AN INTERESTING case in the Delhi High Court which may have far-reaching implications has not received the attention it deserves. Since the matter concerns the Aam Aadmi Party (AAP) government, it isn’t really surprising. The per capita advertising budget of Delhi, a B-category state, is the highest in the country. Not a day passes without the mug shot of AAP supremo and Chief Minister Arvind Kejriwal staring at the reader from multiple ads in the morning dailies. Yet, Judge Pratibha M Singh’s directive to enforce Kejriwal’s promise to pay rent for the migrants during the pandemic has put the local government in difficulty. Acting on a petition by a group of landlords, the court rejected the suggestion that the matter was not justiciable since politicians are prone to make all sorts of promises. In this case, it was Kejriwal, the chief minister, who had publicly committed to compensate the landlords for the unpaid rent during the time migrant tenants had returned to their villages. He must make good on that promise. Last heard, the Delhi government pleaded for time as it worked out the sums involved. Maybe, the bitter experience would curb Kejriwal’s boast-a-minute proclivity. Meanwhile, such being the stranglehold of the marketing machine of the AAP boss that a leading paper editorially chastised the judge for taking up the petition, arguing that it was par for the course for politicians to promise the moon to their constituents. Really?

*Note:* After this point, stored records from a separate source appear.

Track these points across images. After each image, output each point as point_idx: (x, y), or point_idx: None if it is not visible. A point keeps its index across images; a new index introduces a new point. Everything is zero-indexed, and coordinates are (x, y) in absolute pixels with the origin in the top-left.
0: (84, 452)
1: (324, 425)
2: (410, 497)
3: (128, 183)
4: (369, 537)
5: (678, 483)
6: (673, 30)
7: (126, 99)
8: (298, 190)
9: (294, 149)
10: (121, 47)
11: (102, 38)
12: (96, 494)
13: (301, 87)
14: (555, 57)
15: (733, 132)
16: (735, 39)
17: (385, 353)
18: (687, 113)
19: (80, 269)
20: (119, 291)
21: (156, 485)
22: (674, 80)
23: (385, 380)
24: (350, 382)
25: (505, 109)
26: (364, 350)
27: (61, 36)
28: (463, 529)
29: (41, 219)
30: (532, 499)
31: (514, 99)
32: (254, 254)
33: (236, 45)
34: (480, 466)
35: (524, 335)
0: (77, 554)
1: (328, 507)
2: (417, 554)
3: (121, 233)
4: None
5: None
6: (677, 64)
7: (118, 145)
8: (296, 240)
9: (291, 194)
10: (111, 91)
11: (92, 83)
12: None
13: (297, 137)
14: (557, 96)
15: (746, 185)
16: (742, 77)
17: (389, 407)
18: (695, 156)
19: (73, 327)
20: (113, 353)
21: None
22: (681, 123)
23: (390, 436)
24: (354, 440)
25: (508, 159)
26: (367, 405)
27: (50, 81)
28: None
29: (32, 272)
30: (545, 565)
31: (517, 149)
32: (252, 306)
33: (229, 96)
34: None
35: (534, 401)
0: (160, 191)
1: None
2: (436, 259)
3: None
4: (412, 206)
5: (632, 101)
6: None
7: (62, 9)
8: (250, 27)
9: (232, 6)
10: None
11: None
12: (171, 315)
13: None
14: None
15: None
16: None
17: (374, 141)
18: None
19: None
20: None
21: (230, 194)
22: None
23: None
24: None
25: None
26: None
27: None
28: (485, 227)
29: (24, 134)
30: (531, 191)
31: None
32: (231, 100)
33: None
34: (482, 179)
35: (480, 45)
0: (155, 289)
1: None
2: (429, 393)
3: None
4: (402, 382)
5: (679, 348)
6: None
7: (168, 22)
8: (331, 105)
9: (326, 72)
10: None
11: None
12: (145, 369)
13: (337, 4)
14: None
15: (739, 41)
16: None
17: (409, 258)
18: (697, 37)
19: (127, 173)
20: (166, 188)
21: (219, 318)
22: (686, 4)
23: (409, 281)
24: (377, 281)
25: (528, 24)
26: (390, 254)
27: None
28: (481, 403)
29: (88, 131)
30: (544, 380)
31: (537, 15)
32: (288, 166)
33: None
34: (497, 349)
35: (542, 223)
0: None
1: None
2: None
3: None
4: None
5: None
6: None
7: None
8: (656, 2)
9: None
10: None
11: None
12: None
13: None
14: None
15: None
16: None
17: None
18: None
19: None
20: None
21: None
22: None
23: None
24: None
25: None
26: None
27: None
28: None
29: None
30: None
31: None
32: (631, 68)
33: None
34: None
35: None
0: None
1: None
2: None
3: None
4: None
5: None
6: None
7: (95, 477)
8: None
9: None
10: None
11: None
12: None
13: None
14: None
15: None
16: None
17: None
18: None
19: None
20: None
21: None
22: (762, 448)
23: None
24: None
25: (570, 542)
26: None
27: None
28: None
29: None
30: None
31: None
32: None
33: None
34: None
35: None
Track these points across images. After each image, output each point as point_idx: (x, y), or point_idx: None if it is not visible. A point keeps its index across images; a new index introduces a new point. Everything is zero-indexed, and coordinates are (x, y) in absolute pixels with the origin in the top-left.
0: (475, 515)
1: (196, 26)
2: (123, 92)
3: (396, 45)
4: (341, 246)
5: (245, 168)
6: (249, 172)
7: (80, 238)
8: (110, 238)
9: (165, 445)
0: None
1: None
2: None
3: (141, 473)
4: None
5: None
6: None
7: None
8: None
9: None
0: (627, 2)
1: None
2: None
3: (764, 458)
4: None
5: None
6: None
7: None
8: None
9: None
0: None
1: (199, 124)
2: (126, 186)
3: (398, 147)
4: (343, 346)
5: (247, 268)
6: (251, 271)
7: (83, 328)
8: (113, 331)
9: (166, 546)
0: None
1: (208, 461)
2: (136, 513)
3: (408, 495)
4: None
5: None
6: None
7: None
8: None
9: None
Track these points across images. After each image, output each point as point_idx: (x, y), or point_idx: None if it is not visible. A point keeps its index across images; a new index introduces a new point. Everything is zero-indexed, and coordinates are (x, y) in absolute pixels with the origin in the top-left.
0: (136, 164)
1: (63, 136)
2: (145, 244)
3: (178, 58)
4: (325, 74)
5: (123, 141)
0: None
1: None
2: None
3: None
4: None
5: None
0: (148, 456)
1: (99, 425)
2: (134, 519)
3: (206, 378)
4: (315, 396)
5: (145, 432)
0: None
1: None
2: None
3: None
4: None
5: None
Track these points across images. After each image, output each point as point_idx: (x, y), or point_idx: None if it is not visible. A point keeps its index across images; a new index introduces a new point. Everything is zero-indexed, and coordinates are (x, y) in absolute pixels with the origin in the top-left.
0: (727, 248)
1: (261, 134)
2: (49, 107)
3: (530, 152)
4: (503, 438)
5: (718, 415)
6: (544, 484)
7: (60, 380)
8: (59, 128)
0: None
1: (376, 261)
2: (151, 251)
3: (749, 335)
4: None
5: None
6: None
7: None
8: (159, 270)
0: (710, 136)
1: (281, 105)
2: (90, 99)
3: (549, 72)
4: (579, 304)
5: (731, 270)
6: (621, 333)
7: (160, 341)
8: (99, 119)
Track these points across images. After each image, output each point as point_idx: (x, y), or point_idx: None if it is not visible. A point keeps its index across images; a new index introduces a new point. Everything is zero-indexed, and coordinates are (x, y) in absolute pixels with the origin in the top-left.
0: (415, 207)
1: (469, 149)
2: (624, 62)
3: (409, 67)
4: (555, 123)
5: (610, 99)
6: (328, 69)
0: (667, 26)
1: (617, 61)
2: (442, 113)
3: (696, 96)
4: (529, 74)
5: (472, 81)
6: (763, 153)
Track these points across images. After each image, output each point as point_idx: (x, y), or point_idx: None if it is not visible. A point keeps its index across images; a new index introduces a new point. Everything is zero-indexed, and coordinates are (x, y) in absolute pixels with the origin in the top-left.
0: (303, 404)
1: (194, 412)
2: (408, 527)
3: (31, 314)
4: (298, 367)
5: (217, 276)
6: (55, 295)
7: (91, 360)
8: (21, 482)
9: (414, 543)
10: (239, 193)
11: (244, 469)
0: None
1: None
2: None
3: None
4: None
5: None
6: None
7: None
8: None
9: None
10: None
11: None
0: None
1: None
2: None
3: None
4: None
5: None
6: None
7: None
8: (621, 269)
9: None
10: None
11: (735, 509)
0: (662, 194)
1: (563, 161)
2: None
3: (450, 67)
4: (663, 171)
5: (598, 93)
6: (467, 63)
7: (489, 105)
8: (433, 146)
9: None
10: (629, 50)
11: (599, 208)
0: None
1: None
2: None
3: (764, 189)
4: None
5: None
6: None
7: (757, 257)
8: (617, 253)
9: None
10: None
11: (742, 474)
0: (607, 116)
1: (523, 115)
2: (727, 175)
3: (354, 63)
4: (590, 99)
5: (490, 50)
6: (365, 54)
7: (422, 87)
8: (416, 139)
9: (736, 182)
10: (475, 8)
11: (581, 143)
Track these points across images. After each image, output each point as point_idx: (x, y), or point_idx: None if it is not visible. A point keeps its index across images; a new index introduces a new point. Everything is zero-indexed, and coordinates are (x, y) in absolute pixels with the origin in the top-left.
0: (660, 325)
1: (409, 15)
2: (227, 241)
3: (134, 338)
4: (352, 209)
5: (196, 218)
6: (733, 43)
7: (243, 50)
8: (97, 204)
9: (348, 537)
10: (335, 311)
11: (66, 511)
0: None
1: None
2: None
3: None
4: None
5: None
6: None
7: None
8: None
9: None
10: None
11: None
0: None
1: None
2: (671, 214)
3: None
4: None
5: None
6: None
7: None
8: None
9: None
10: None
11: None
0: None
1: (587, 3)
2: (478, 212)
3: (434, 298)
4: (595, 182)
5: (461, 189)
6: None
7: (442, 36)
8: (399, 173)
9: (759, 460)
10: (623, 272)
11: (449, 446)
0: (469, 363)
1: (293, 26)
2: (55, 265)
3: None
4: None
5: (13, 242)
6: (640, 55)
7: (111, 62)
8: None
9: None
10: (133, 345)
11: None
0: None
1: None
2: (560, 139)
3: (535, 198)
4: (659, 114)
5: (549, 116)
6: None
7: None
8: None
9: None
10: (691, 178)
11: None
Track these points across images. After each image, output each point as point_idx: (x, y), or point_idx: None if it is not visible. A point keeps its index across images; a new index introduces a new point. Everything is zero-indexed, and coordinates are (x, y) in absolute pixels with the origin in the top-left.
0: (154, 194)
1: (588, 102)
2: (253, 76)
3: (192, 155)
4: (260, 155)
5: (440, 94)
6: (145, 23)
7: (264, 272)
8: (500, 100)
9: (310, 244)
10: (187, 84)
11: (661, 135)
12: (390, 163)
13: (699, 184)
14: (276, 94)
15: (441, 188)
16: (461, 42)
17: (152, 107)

THEN THERE IS this TV anchor venting his spleen at a cable TV service provider for taking his channel off its platform, boasting he worked hard to produce his programme while the competition merely indulged in nightly shouting matches. Known for his constant anti-ruling party harangues, some in the Bharatiya Janata Party wondered if the bias stemmed from a Brahminical prejudice against a Government headed by an OBC prime minister, and the fact that his close relation was connected with Congress. Be that as it may, blowing one’s own trumpet while condemning others isn’t in good taste.